++++ Provided text ++++
Son of Col. Charles Luce and Mary Luce
Husband of Mary Dorothea Luce
Father of Cmdr. Alfred Luce; Admiral Sir David Luce, GCB, DSO, OBE; Edward Lancelot Luce and Sir William Luce, KCMG, GBE
Brother of Edward Luce; Major General Sir Richard Luce; Mary Grace Luce and Walter Cecil Luce

Occupation: Admiral
Managed by: Justin Swanstrom (taking a break)
Last Updated:

About Admiral John Luce, CB

He was an Admiral in the Royal Navy. He served in World War I, taking part in many sea battles. He was made a Companion of the Bath in 1914, and retired in 1922. He was High Sheriff of Wiltshire (1930-1931). He lived at Little Cheverell House, Wiltshire, near Devizes. Census 1881 Rodborough House, Percival Rd. Clifton College. John a Boarder.

Wikipedia Biography

Rear Admiral John Luce CB (4 February 1870 – 22 September 1932) was a senior officer in the Royal Navy during and after the First World War. He played a significant role in the early development of British naval aviation and held command during the Battle of Coronel and the Battle of the Falkland Islands in the South Atlantic.
++++ Data lines ++++
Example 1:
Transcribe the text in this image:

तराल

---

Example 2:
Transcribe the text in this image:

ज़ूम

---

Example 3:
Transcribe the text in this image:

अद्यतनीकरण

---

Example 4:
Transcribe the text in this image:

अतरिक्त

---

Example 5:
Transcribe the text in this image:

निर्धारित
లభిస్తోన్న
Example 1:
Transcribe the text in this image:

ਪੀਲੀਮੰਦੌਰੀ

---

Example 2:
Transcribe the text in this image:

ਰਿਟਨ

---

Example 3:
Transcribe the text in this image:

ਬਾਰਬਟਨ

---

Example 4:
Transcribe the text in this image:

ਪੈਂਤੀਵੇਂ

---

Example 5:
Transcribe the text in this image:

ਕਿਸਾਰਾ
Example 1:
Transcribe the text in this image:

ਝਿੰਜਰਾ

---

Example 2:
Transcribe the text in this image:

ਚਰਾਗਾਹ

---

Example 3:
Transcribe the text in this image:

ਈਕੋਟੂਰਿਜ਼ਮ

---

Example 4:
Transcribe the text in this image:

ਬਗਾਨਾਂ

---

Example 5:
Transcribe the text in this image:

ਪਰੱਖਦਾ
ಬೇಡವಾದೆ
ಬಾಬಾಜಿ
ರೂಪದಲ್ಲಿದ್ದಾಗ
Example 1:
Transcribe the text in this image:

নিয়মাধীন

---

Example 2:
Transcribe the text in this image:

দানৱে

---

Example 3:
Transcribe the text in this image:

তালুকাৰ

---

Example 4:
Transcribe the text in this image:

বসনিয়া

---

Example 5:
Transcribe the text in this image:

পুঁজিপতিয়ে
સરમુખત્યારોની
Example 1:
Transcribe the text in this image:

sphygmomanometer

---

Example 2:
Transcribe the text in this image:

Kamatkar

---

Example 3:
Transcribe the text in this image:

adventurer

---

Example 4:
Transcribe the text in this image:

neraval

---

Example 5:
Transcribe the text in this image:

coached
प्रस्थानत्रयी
++++
• [Problem set]:
**A)** Return the passage of the Admiral John Luce profile from "Wikipedia Biography" to "the South Atlantic.".
**B)** Carry the Admiral John Luce profile further, starting after its final sentence.

• [Written answers]:
**A)**
Wikipedia Biography

Rear Admiral John Luce CB (4 February 1870 – 22 September 1932) was a senior officer in the Royal Navy during and after the First World War. He played a significant role in the early development of British naval aviation and held command during the Battle of Coronel and the Battle of the Falkland Islands in the South Atlantic.

**B)**
Early and family life

John Luce was born on 4 February 1870 at Halcombe,[1] Malmesbury in the English county of Wiltshire. In 1902, he married Mary Dorothea Tucker[2] and they had two children. John David Luce was born on 23 January 1906 and also joined the Navy, becoming First Sea Lord from 1963 to 1966.[3] William Henry Tucker Luce was born the following year and in later life became the Governor of Aden from 1956 to 1960.[2]

Naval career

In June 1909, Luce was promoted to Captain[4] and from October 1910 to August 1912 he was the captain of the battleship HMS Hibernia[5] during which time she was converted for flight operations and was the platform for the first launch of an aircraft from a warship underway.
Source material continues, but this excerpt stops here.